▶ _REQUIRED ACTION_: Which lines below hold the word "being"? Copy all of them.

▶ _DATASET RECORDS_:

◇ ◇ ◇ ◇ ◇ ◇ ◇

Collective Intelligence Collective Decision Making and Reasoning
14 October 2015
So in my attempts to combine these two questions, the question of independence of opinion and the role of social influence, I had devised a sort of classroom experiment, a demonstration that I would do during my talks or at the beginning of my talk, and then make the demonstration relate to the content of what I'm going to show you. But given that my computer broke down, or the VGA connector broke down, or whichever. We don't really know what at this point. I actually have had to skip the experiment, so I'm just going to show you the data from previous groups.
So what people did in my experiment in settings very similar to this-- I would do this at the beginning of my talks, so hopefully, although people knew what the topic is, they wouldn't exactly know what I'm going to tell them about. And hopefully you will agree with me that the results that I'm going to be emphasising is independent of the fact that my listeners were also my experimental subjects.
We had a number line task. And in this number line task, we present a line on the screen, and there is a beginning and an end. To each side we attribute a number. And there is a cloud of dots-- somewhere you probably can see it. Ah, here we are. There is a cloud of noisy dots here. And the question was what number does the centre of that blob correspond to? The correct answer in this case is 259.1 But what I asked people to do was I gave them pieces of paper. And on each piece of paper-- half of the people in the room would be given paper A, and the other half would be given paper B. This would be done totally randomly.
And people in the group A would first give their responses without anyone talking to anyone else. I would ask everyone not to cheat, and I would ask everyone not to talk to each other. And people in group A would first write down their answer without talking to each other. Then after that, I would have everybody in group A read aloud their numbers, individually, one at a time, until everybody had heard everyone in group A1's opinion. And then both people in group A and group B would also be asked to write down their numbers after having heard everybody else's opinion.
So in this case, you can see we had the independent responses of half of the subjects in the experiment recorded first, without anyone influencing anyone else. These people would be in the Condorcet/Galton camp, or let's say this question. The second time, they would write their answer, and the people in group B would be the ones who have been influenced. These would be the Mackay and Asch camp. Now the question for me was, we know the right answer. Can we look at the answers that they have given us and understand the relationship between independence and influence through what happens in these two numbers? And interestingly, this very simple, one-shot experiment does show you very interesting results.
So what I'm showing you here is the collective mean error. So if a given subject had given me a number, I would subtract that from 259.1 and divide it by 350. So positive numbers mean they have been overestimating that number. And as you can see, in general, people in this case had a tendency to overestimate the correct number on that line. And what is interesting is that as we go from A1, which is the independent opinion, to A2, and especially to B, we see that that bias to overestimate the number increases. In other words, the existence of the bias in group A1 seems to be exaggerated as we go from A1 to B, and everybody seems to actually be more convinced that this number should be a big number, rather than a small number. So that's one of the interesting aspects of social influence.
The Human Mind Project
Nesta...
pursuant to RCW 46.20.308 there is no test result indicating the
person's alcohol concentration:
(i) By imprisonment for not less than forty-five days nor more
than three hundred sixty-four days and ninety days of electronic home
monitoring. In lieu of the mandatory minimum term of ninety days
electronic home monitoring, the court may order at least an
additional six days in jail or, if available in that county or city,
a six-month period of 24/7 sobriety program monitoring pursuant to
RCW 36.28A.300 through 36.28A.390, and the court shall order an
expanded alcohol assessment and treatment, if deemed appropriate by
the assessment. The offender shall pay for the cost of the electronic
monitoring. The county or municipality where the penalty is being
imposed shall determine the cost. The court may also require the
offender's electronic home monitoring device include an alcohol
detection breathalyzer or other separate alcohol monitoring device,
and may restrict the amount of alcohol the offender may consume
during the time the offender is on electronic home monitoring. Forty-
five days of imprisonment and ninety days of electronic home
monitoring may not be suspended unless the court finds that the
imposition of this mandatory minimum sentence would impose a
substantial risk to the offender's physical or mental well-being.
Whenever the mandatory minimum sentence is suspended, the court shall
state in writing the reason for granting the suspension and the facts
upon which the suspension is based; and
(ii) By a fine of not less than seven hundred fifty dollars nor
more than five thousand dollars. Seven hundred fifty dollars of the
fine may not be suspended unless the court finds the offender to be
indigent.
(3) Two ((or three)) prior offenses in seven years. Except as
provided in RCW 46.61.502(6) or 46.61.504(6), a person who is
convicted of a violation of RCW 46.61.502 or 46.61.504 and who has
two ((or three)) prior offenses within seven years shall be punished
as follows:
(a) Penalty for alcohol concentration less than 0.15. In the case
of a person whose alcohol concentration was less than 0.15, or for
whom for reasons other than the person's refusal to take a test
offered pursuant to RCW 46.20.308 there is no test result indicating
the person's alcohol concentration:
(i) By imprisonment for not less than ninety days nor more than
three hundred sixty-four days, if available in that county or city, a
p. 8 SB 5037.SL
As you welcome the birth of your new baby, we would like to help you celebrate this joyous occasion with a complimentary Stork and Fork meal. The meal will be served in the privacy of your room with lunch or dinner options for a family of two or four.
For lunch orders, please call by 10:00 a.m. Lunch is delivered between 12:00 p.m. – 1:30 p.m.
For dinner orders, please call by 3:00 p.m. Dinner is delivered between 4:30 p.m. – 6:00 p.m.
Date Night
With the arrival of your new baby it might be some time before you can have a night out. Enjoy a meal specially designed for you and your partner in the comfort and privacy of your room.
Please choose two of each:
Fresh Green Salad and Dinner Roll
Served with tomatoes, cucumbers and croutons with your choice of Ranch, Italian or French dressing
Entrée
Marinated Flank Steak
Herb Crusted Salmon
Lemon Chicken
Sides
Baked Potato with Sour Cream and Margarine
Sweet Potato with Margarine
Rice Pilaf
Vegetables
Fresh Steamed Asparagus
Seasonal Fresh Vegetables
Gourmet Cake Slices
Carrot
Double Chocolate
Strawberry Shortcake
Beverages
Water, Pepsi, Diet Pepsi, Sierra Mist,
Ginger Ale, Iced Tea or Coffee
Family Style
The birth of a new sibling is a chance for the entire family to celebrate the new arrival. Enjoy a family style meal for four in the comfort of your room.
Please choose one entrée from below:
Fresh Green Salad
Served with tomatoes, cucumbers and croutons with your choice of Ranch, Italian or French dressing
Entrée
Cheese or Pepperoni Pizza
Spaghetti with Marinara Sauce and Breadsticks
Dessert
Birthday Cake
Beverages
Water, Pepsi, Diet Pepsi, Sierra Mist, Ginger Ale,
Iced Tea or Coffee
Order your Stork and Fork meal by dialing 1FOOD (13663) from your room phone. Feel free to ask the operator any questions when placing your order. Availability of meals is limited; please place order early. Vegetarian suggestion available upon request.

◇ ◇ ◇ ◇ ◇ ◇ ◇

▶ _RESPONSE TO THIS EXERCISE_:
monitoring. The county or municipality where the penalty is being
substantial risk to the offender's physical or mental well-being.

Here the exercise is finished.